* _TEXT SECTION_:

March 3, 2023

Analysis

Wall Street Consensus a la Française

Development agendas at the Gabon One Forest Summit

Since his election in 2017, French President Emmanuel Macron has periodically committed to resetting France’s relationship with Africa. In 2020, his so-called Macron Doctrine denounced the Washington Consensus for creating a “capitalism that has become financialized, that has become over-concentrated, and that is no longer capable of handling the inequalities in our societies and internationally.” He called instead for a Europe-Africa partnership of equals to underpin the material and ideological work that would reverse financialized capitalism and its destruction of the climate. 

Then, in October 2021, he hosted the Africa-France summit in Montpellier. Under the guise of “reinventing” the relationship between France and its former colonies, Macron decided not to engage with African heads of state as usual, but rather with a new body of “civil society” figures that he had assembled, ostensibly representing the continent’s peoples and “the African youth.” More recently, ahead of a Central African tour this March, Macron promised that France would be more “humble” towards an African continent that is no longer a “private backyard” or a “competition ground.” He would create a legal framework for the restitution of African stolen artifacts and shrink the French military presence on the continent, in light of its failure in the Sahel region and the growing resentment it fed there. Macron also reminded the world that France’s climate partnership with Africa was making good progress. In particular, he highlighted the One Forest Summit (OFS) co-hosted by France and Gabon in Libreville on March 1 and 2, the first stop on his African tour. 

The OFS aims to create an institutional framework for protecting tropical forests that help absorb carbon emissions and preserve biodiversity. France plays a pivotal role, co-chairing with Costa Rica the High Ambition Coalition for Nature and People (HAC), an initiative launched at the One Planet Summit in 2021. The coalition of more than 100 states vows to protect 30 percent of the world’s land and sea by 2030. In Libreville, at what participants termed the Implementation Summit, the OFS presented its three-pillar strategy for forest protection: unlocking innovative sources of funding via (voluntary) nature markets, fostering sustainable value chains, and promoting scientific cooperation on rainforests.

(Stored entries)
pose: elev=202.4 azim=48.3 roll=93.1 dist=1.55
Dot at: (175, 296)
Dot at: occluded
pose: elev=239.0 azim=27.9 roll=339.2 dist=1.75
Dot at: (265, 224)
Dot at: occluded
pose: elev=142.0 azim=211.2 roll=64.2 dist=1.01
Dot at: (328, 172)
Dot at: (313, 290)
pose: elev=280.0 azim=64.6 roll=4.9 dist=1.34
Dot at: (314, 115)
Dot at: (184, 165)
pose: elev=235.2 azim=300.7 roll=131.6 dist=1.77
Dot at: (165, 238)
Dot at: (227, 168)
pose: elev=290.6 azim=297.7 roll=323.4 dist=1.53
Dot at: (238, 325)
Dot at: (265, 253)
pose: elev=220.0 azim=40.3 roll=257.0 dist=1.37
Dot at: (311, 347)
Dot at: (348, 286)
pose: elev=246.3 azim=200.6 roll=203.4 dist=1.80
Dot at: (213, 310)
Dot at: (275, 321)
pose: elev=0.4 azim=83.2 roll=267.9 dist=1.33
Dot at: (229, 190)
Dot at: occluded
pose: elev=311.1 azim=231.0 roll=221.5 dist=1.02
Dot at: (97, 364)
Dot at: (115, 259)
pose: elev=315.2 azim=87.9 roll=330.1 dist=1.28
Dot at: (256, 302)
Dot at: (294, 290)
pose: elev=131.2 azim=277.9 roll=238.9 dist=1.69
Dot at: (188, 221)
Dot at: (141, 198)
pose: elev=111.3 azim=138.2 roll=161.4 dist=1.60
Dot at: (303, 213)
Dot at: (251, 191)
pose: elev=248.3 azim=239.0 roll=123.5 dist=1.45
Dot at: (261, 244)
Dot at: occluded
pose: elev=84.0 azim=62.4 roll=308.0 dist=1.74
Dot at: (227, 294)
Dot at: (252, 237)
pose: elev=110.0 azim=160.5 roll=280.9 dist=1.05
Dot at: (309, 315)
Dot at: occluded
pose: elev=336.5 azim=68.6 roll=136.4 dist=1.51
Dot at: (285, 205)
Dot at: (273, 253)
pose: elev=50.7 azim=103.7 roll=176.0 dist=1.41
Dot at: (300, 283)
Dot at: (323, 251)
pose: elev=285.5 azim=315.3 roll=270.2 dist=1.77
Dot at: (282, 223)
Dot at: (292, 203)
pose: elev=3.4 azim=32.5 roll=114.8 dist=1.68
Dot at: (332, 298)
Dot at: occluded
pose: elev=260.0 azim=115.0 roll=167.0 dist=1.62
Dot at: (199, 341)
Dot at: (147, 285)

* _COMPLETE THE FOLLOWING_:
**A)** According to the article on the One Forest Summit, what share of the world's land and sea does the High Ambition Coalition for Nature and People vow to protect by 2030?
**B)** Reproduce the passage of the One Forest Summit article that begins at the words "March 3, 2023" and ends after the words "of the climate.".
The records play no part in the work that follows.

* _SOLUTIONS_:
**A)** 30 percent.

**B)**
March 3, 2023

Analysis

Wall Street Consensus a la Française

Development agendas at the Gabon One Forest Summit

Since his election in 2017, French President Emmanuel Macron has periodically committed to resetting France’s relationship with Africa. In 2020, his so-called Macron Doctrine denounced the Washington Consensus for creating a “capitalism that has become financialized, that has become over-concentrated, and that is no longer capable of handling the inequalities in our societies and internationally.” He called instead for a Europe-Africa partnership of equals to underpin the material and ideological work that would reverse financialized capitalism and its destruction of the climate.